5. Follow your compass: Having a map is great, but life does not go to plan. I know this very well as I grieved the unexpected loss of a close friend this year. We can plan all we want and have a roadmap to get there, but sometimes life has other plans. It’s key to remember not to hold these plans tightly (which is why I like to keep it simple) but to take a flexible approach to how you might become where you want to go. Do not create a plan that has so many rules baked in that if you violate them, the whole thing crumbles. Add some cushion for the unknown that allows you to become stronger during moments of uncertainty. That is the entire premise of the book Antifragileby Nassim Taleb.

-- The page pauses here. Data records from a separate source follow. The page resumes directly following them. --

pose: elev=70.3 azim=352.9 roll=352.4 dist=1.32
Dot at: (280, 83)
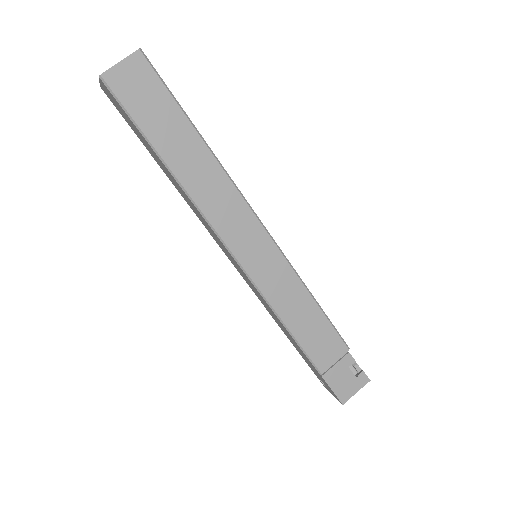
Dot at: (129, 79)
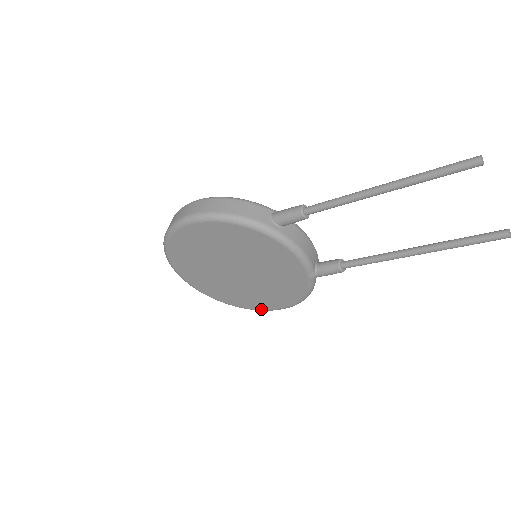
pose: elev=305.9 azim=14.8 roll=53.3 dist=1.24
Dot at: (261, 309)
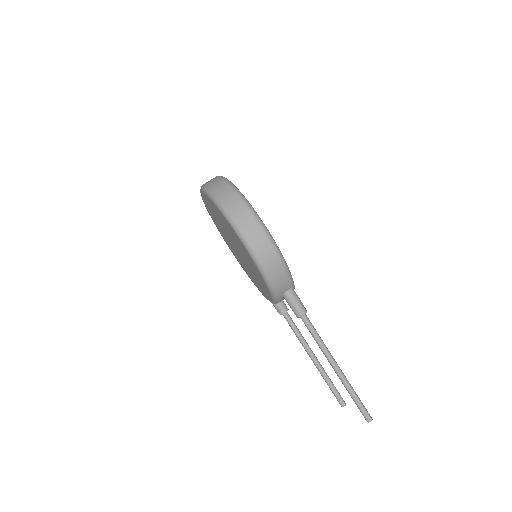
Dot at: (223, 238)
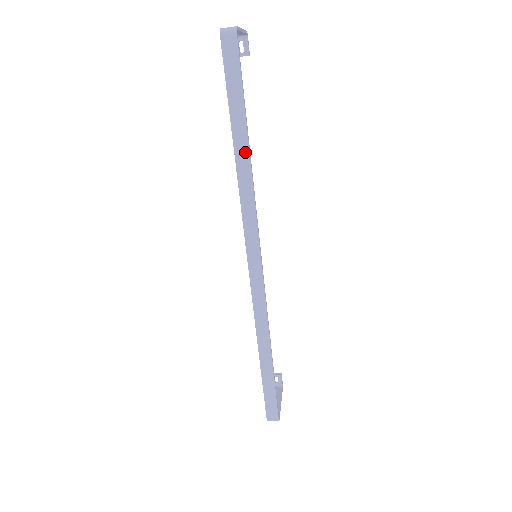
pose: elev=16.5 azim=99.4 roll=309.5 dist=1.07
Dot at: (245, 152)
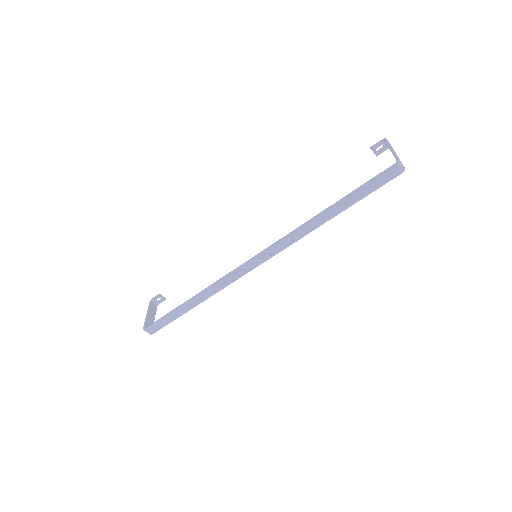
Dot at: (327, 218)
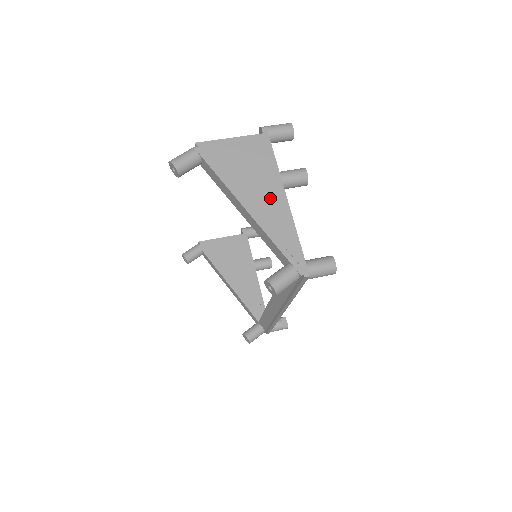
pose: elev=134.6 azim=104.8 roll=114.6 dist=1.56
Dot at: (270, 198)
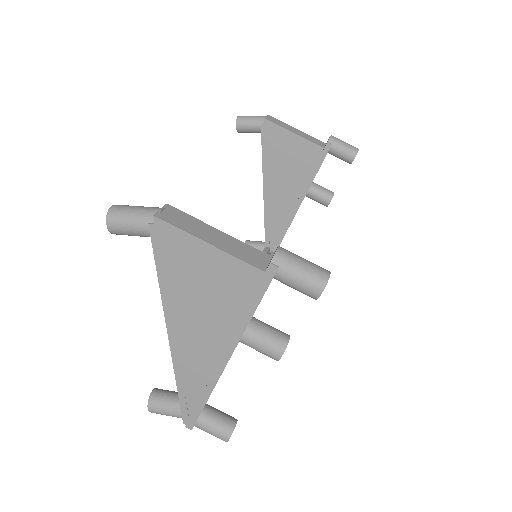
Dot at: (207, 348)
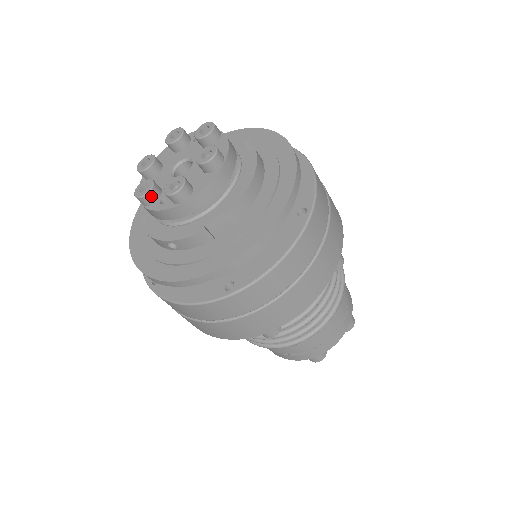
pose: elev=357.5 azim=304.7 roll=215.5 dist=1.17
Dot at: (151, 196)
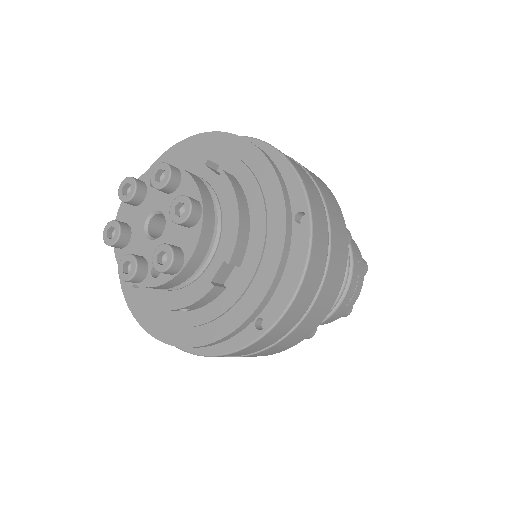
Dot at: (140, 274)
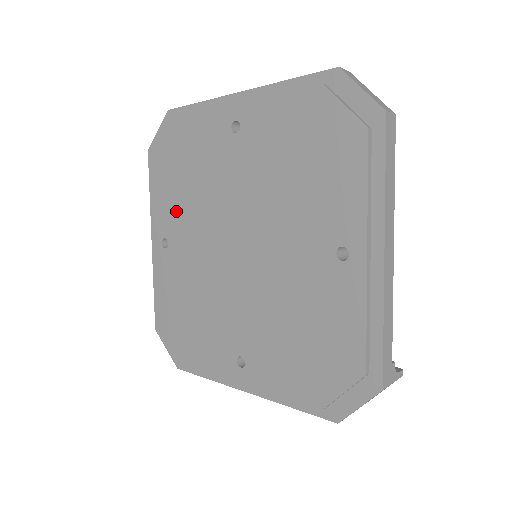
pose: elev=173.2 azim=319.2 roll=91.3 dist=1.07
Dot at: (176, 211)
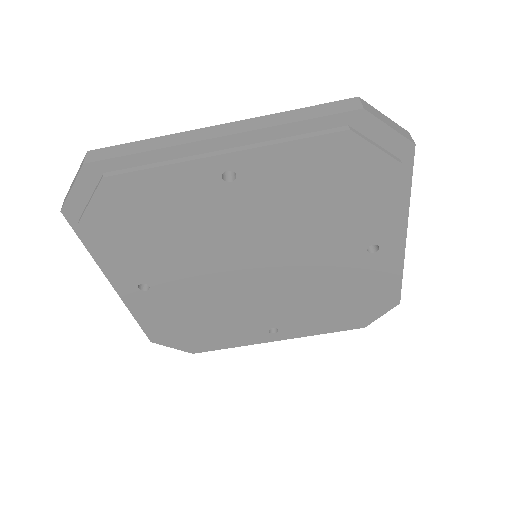
Dot at: (152, 260)
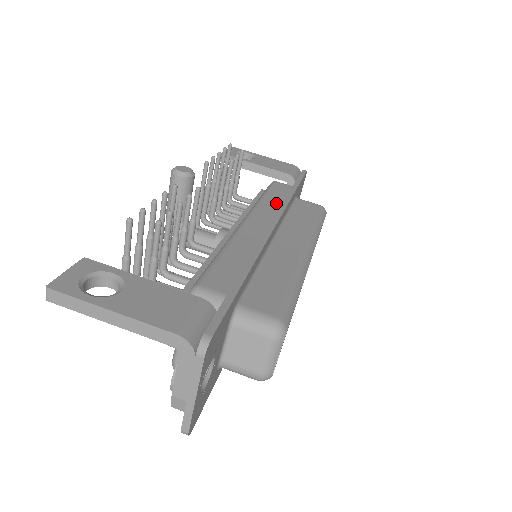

6. Celebrate your wins: A friend of mine wrote a thoughtful response to me the other day. It was compassionate and brutal in that after he thanked me for the impact I have had on his success, he finished with “give yourself some credit.” I’ll be honest; I do not take inventory of my wins as often as I should and can do a much better job of this. However, when I visit my roadmap for the year, I quickly remember how much effort was put into achieving my personal goals with precision and clarity. Further, I can help others acknowledge their wins by expressing gratitude and articulating my perspective of how amazing they are and why I am so fortunate to have them in my life.
Once this is done the first time, you can keep a running document that compiles all prior year’s planning. The key is to not look at that document until after you have created this year’s version. The reason I believe that is important is that you want to see the authentic contrast between the years. Peeking at prior entries can contaminate thoughts and shift how you respond to these prompts.
What Does This Mean to Me?
My hope is that this is a useful framework or reference point on how someone could go about planning for their personal growth in the new year. It can be something that is implemented yourself or used as a reference point during a conversation about living a purposeful life with a loved one during the holidays. In the words of James Clear in his excellent book Atomic Habits, “every action you take is a vote for the type of person you wish to become.” Keep voting for that person through the framework you outlined above, and eventually, the compound effects may take you to places you could never have dreamed of!